YOUR TASK:
Produce an exact copy of the lines below, starting at the first and ending with the line containing "right knee: (365, 239)".

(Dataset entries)
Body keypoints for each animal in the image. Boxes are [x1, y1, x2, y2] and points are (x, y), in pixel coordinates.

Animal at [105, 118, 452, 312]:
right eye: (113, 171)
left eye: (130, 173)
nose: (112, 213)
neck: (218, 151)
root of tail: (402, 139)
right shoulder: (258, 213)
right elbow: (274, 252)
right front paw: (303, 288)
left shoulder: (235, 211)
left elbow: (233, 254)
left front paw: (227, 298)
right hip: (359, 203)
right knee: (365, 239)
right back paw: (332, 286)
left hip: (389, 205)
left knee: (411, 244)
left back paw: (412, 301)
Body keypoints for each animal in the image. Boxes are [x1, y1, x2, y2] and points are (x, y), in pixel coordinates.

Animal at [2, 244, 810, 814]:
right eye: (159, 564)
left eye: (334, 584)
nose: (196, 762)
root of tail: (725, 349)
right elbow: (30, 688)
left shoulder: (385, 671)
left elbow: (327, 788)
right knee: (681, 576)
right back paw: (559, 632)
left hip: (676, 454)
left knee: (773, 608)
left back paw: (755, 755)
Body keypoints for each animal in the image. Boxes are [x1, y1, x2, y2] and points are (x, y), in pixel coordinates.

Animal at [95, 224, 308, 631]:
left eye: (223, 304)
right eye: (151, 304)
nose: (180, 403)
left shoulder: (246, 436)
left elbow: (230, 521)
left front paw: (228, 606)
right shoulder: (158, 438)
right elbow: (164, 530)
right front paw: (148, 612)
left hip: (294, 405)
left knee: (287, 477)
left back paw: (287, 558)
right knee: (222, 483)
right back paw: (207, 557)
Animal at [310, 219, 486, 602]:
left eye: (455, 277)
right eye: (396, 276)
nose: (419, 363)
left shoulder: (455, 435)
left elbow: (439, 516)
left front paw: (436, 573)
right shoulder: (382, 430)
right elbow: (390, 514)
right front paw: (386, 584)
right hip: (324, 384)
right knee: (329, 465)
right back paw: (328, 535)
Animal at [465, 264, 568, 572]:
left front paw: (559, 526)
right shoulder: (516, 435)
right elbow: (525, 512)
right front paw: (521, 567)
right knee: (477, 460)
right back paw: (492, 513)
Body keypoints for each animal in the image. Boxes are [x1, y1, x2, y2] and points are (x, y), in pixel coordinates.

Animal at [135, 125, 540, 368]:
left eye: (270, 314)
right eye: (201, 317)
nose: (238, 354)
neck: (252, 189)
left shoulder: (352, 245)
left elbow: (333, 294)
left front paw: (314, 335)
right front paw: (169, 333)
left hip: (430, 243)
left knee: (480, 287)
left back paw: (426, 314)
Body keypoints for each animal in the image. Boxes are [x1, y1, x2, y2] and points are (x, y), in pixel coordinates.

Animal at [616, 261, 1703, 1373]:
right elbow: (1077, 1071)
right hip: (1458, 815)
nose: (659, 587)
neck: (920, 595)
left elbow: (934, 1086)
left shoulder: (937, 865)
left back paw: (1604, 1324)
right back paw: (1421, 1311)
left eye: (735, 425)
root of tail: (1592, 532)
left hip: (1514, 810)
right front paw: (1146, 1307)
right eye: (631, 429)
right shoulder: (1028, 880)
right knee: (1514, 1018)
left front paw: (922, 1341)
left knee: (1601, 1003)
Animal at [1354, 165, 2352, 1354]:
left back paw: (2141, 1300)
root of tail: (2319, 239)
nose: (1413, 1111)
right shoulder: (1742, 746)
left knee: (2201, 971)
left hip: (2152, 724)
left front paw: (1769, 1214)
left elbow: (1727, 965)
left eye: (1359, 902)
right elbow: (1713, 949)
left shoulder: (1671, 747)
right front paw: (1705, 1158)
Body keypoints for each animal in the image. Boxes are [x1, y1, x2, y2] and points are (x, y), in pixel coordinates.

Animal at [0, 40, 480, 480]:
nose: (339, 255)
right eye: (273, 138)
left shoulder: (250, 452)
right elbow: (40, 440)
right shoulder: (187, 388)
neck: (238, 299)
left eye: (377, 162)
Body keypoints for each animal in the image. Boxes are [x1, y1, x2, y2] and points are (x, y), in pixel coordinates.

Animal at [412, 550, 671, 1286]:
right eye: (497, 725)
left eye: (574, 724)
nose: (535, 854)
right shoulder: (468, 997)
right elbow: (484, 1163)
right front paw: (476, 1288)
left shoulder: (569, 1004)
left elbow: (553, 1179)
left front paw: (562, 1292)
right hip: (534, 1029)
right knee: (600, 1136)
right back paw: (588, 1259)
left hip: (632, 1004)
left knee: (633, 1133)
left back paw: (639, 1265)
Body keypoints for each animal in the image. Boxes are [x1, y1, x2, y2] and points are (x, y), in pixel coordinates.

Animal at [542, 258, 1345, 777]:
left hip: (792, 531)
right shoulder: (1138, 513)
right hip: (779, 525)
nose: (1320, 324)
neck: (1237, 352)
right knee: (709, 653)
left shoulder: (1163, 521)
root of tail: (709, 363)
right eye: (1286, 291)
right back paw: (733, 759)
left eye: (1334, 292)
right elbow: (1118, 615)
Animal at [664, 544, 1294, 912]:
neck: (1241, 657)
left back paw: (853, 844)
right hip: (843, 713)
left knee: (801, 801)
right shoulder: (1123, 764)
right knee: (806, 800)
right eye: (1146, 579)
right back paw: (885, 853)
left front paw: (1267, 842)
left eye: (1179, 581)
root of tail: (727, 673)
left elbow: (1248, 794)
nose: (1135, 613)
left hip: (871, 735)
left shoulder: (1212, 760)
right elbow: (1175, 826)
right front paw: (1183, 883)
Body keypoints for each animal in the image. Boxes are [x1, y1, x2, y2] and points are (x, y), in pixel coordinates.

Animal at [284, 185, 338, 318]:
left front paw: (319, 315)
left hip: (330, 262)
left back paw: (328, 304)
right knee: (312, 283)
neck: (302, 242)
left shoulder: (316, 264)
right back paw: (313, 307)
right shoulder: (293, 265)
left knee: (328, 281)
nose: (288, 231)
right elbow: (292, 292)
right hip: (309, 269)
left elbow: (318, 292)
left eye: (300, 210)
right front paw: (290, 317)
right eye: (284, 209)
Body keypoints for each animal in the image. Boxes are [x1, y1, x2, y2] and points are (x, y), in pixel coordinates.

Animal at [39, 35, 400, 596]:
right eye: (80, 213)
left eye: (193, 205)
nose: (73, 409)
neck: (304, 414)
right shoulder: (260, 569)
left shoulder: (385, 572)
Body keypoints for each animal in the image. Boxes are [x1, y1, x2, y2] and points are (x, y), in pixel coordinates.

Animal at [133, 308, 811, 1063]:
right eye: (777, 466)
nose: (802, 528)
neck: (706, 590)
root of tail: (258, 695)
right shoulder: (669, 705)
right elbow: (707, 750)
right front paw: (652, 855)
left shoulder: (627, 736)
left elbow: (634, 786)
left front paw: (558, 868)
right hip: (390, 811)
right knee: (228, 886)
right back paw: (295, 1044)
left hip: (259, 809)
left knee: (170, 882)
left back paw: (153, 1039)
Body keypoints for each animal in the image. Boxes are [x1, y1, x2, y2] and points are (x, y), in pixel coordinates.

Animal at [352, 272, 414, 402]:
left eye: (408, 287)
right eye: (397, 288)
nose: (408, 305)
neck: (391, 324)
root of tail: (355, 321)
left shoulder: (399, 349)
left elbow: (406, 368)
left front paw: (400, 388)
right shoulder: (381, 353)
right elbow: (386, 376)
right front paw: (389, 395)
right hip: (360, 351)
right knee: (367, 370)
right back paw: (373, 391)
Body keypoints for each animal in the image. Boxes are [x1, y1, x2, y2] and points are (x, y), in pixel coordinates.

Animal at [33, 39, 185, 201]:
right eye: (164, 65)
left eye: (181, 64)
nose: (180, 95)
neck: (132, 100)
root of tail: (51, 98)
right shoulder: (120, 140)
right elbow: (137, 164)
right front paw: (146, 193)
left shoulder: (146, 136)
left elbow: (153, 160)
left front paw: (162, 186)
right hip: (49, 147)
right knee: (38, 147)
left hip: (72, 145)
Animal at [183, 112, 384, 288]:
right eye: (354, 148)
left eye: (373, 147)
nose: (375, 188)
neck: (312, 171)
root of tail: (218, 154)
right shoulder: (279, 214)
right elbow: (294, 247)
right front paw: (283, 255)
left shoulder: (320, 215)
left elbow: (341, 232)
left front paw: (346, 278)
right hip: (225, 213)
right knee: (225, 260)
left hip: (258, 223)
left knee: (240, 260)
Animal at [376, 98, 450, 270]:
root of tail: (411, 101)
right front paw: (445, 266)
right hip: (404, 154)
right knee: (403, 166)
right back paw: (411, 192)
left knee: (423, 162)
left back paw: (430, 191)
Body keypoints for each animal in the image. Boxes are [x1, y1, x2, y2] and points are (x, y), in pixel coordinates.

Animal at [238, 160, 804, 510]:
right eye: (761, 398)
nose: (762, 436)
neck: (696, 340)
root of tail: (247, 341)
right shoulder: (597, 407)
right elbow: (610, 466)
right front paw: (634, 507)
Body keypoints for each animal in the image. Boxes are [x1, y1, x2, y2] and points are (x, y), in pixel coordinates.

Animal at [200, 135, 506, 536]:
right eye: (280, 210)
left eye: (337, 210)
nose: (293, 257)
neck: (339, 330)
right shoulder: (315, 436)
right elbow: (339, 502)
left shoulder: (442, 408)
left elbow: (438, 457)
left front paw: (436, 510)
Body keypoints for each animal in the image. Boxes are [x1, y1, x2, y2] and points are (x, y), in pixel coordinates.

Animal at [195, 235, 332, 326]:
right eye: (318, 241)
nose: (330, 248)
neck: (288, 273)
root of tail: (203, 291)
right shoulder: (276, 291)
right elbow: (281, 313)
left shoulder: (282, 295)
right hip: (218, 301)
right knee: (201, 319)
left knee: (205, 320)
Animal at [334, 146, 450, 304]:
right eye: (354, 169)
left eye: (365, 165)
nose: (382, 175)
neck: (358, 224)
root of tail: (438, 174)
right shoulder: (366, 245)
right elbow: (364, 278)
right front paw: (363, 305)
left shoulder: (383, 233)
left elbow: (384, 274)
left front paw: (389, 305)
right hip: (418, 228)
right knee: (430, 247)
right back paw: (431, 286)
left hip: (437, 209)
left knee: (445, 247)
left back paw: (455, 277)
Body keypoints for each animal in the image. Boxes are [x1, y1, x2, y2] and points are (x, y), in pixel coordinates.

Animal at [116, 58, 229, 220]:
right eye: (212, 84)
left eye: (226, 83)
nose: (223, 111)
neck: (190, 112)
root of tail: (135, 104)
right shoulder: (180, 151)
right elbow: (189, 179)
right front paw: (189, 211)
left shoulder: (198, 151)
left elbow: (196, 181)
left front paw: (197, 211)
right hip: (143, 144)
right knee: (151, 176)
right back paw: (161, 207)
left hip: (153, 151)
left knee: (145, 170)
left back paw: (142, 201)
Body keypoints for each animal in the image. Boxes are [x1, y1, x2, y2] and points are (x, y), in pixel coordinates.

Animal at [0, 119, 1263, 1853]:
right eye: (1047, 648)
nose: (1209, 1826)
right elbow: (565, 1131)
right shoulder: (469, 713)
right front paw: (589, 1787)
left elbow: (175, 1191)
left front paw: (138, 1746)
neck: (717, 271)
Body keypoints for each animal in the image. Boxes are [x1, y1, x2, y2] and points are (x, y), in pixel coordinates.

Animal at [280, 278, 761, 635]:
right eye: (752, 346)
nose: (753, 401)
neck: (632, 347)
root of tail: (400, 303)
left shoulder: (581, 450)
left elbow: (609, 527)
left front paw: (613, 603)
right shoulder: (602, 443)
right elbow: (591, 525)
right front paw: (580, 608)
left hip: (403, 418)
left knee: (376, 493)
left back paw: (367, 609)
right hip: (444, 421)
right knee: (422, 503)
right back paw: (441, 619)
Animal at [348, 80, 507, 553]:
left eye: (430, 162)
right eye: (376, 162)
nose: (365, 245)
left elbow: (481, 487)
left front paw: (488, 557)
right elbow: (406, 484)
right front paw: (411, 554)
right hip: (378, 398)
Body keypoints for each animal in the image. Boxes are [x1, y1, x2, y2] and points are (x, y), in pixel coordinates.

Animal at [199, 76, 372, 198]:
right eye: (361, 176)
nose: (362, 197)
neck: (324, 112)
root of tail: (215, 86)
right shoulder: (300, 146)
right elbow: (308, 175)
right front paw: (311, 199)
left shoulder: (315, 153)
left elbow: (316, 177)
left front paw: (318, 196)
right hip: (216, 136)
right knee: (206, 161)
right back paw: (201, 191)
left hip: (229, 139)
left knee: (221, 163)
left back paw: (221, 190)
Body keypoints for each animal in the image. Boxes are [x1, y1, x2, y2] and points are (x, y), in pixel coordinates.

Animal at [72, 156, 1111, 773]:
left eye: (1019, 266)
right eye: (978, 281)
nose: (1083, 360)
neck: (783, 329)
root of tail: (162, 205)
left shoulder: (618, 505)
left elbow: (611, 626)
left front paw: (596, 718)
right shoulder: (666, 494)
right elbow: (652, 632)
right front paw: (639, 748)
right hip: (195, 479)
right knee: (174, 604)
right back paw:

EXERCISE RESULT:
Body keypoints for each animal in the image. Boxes are [x1, y1, x2, y2] and points are (x, y), in pixel coordinates.

Animal at [105, 118, 452, 312]:
right eye: (113, 171)
left eye: (130, 173)
nose: (112, 213)
neck: (218, 151)
root of tail: (402, 139)
right shoulder: (258, 213)
right elbow: (274, 252)
right front paw: (303, 288)
left shoulder: (235, 211)
left elbow: (233, 254)
left front paw: (227, 298)
right hip: (359, 203)
right knee: (365, 239)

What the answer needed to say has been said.